The sure destiny of those who reject the Christ of the cross and His resurrection is destruction (Phil. 3:18-19). Not only will they perish, they are already perishing. To disavow the cross of Christ is to make it impossible for God to do anything for the dissenter, since the only power God has for man’s redemption is that cross.
3. To others the cross is God’s power to save. Whereas the message of the cross is folly to those who are perishing, “unto us who are saved it is the power of God.” This is the most wonderful truth. In the cross of Christ there is salvation. It is because of His death and resurrection that the believer in Him is born anew through the agency of the Holy Spirit. Because Christ died and rose again His redeemed people become new creations and heirs of God. The only way to these blessings is the way of Calvary.

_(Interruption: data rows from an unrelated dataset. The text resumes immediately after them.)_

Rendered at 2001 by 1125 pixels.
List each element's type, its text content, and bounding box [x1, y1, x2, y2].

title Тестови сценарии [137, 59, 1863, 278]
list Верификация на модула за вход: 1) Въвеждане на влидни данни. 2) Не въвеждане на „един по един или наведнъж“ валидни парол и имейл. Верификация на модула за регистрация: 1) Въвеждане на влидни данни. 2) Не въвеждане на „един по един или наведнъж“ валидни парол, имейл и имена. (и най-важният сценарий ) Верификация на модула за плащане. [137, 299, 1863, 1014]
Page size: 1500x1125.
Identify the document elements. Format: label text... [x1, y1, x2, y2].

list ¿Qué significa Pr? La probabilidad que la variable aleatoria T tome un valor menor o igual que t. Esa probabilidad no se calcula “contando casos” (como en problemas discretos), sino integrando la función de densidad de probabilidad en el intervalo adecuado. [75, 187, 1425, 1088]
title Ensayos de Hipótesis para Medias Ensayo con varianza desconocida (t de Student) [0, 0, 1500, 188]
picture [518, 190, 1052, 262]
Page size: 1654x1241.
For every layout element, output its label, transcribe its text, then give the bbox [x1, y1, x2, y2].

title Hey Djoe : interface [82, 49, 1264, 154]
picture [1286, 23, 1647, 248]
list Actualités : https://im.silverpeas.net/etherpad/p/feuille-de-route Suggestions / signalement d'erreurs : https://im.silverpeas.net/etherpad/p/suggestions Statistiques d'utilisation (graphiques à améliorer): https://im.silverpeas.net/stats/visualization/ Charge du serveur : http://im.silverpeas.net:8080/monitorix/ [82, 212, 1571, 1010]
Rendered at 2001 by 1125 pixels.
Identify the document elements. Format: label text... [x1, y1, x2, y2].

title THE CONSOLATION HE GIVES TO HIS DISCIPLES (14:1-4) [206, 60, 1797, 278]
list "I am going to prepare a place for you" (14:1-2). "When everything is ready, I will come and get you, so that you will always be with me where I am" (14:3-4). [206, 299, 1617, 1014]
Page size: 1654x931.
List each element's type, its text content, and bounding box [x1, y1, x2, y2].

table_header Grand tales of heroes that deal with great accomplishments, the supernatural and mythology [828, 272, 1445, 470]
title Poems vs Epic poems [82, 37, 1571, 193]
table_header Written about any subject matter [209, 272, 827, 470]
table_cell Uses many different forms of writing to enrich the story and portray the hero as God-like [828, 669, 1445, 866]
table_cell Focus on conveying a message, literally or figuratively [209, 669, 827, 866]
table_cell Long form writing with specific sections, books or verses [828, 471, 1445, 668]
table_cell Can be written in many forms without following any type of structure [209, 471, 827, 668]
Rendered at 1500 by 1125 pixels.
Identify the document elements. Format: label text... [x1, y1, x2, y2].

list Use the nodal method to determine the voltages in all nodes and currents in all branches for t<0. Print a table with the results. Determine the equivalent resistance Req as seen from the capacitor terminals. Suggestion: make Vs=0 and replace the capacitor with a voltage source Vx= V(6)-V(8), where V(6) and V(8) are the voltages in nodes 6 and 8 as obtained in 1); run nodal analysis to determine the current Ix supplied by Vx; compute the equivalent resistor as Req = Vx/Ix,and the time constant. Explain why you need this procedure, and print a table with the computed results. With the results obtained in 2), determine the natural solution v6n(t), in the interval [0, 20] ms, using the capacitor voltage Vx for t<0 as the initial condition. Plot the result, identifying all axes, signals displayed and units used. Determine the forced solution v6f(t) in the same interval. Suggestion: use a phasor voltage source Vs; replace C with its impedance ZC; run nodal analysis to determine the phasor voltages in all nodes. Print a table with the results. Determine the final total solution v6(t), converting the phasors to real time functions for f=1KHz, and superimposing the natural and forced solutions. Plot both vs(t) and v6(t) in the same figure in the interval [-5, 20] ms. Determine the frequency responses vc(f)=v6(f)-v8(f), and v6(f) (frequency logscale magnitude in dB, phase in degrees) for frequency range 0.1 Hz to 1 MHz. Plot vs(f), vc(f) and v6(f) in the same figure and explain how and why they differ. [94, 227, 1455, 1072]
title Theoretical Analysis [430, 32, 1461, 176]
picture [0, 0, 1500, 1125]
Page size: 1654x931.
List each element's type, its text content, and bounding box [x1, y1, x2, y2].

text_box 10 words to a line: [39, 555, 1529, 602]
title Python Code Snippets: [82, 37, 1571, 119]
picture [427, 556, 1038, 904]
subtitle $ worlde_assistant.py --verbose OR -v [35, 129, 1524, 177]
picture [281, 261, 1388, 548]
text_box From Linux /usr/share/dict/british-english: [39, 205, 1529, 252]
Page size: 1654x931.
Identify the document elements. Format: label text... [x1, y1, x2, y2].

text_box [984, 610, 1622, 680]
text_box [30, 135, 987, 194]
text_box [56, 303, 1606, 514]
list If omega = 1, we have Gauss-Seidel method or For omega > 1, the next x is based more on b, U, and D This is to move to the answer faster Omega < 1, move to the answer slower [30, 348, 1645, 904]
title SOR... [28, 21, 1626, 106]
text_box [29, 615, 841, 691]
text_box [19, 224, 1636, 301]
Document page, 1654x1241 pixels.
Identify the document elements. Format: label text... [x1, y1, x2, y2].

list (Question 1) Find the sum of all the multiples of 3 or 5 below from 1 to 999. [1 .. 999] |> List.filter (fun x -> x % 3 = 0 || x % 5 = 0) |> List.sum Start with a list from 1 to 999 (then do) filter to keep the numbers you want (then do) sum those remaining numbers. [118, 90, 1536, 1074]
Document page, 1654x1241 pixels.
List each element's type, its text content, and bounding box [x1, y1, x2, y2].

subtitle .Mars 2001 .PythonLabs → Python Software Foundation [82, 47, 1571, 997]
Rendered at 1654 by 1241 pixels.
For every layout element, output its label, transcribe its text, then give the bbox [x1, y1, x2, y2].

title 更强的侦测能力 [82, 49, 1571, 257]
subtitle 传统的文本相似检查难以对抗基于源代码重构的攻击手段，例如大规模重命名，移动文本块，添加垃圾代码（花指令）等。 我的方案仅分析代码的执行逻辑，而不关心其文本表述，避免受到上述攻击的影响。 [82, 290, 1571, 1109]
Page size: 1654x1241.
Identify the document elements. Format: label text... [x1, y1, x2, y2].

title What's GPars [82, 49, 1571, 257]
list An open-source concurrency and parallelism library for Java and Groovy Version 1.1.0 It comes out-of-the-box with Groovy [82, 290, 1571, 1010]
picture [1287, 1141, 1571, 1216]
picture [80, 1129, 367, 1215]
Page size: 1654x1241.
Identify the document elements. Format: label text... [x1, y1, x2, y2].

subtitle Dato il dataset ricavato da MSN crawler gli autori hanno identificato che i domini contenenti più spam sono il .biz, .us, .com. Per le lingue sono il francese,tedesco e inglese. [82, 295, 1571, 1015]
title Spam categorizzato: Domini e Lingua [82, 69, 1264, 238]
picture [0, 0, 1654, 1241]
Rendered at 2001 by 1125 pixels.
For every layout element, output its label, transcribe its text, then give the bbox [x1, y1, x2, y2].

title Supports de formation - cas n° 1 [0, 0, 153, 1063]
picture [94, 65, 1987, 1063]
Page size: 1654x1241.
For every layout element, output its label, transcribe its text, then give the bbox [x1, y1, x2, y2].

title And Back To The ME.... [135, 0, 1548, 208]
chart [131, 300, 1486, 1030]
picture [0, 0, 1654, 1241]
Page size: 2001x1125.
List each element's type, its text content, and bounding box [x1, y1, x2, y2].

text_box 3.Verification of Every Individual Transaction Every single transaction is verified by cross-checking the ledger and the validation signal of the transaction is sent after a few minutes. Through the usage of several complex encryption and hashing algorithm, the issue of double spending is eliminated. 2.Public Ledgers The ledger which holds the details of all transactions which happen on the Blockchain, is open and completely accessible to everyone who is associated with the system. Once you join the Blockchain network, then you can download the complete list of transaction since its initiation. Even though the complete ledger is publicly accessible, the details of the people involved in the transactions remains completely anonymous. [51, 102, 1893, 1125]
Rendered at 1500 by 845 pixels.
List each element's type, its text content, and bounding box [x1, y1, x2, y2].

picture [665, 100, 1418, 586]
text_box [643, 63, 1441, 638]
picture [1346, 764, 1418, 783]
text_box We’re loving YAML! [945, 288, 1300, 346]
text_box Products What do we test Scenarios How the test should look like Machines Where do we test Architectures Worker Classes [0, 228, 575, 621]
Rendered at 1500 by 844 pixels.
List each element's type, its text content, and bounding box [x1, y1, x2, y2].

The cross of Christ is God’s power for believers in another respect also. For not only do we need deliverance from sin’s penalty but we need liberation from sin’s power as well. Through the cross, as Romans 6 reveals, our old man — all that we are apart from Christ — has been put to death. Consequently we need not serve sin but reckon ourselves to be dead to sin, which no longer has dominion over us, and live unto God (vv. 6, 11, 14). With Paul we can say, “I have been crucified with Christ. Nevertheless I live; yet not I, but Christ liveth in me, and the life which I now live in the flesh I live by the faith of the Son of God, who loved me and gave Himself for me” (Gal. 2:20).
To preach the cross of Christ is to speak of it, yes, and to sing of it too. Above all, if we would carry the message of the cross we should live it, for it is God’s power for salvation to all who believe in His Son. Only in the cross can the Christian take pride. “God forbid that I should glory, save in the cross of our Lord Jesus Christ, by whom the world is crucified unto me, and I unto the world” (Gal. 6:14).